By 1998, the mayors of Canada’s big cities declared that homelessness had reached the point where it could be considered a “national disaster.”

Opinion polls show that most Canadians are aware that homelessness has been increasing. Most also believe that the number of homeless people can be reduced.

A patchwork of government initiatives to provide both direct assistance to the homeless and new affordable housing has been announced since the late 1990s.

To date, however, government efforts have been too little, too late. Indeed, we have not come even close to matching the 25,000 affordable housing units built annually in Canada before the massive cuts of the 1990s.

Compounding the homelessness problem is the fact that increases to social assistance have been only nominal.

In real terms, social assistance benefit levels in Ontario – after having been ravaged during the Mike Harris years – are still lower than when the McGuinty government was first sworn into office in 2003.

Regrettably, housing on the private market is unaffordable for most low-income Canadians.

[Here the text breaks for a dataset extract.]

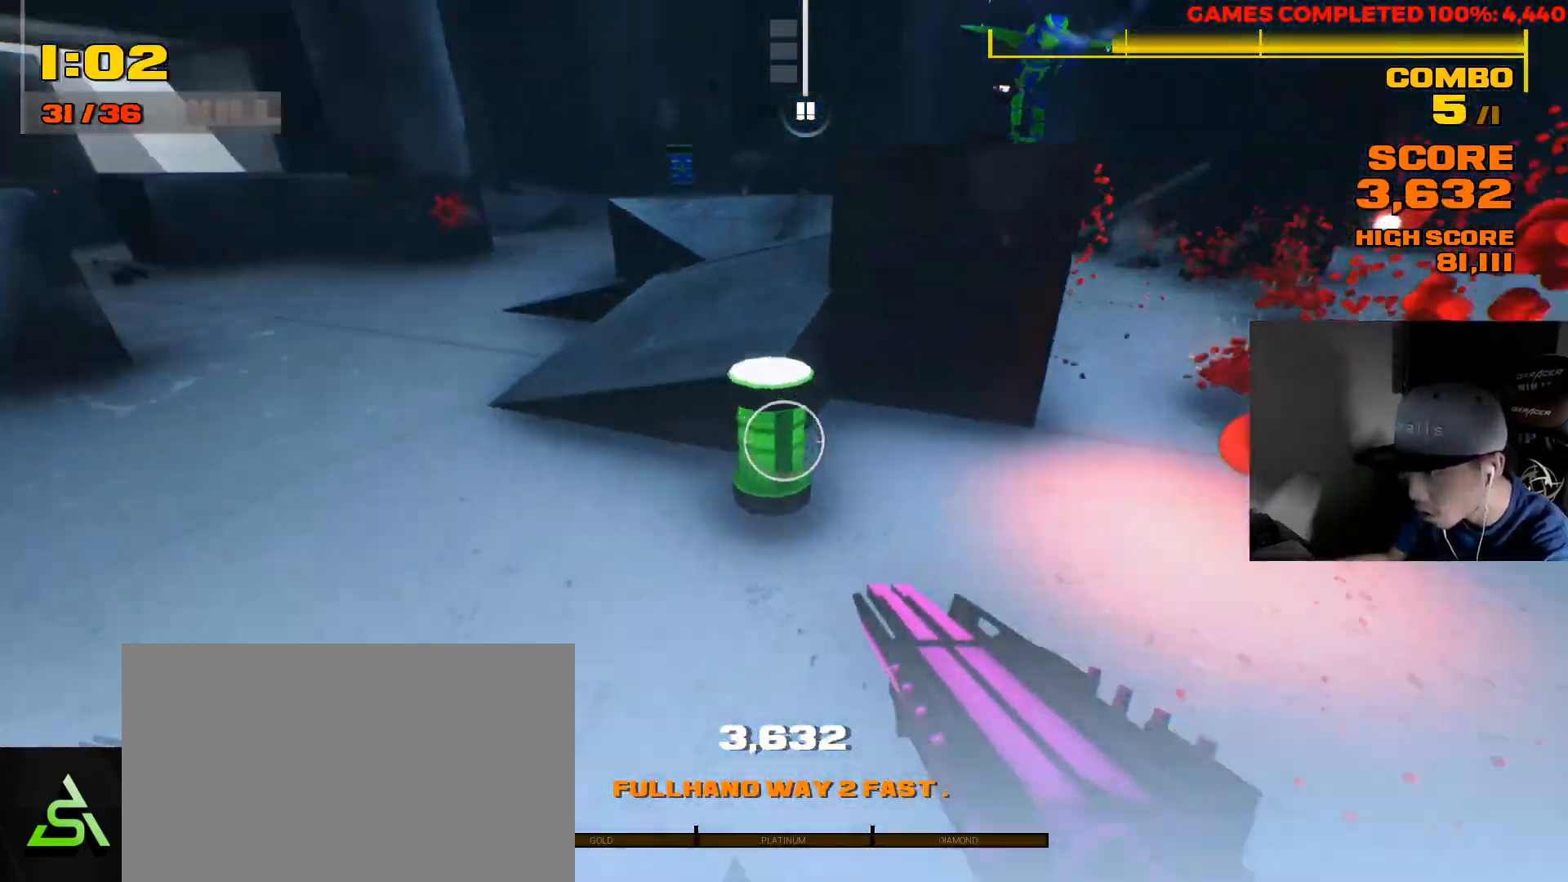
{"keys": ["a", "w"], "mouse": [], "events": [[17, "mouse_left", "up"], [150, "mouse_left", "down"], [250, "mouse_left", "up"]]}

In Toronto, average monthly rent for a two-bedroom apartment is $1,060; it is only profitable for the private sector to build new units that rent for at least $1,500 per month. The poorest sixth of Toronto’s renters – representing roughly 125,000 households – can afford a maximum monthly rent of only $290.

Not surprisingly, waiting lists for social (that is, government-subsidized) housing have grown in recent years; there are currently about 66,000 households on Toronto’s waiting list alone.

Against this backdrop, Toronto’s recently released 10-year affordable housing plan, entitled “Housing Opportunities Toronto,” comes as something of a breakthrough. It is a road map of what ought to be spent on homelessness and affordable housing in Toronto over the 2008-2018 period.

It does not try to take the easy way out by focusing exclusively on the chronically homeless – who represent less than 1 per cent of those in real need of housing. To be sure, it features the following sober commentary:

“To succeed, Toronto must assist some 200,000 households who either do not have a home, cannot afford where they live, live in substandard conditions, cannot afford to buy or may lose their home. In general, these are households with incomes of up to $36,000 (single) to $61,000 (family of five) …”

Nor is the Toronto plan revenue-neutral: It comes with an annual price tag of just under half a billion dollars.

City staff plan to undertake public consultations on the plan over the coming months.

This will be followed by the development of a more comprehensive “Affordable Housing Plan,” for review by city council.

Kudos to Toronto for not trying to sweep this social crisis under the carpet.

Of course, one major obstacle remains: This blueprint has yet to be funded.

Understandably, the plan will call on Queen’s Park and Ottawa to provide the lion’s share of the new funding required.

All of this comes at time when the United Way reports of deepening poverty among Toronto families and with a provincial premier telling us he wants to do something about it.

Now the real test begins.

Nick Falvo is the author of Gimme Shelter! Homelessness and Canada’s Social Housing Crisis. He works at Street Health, in Toronto.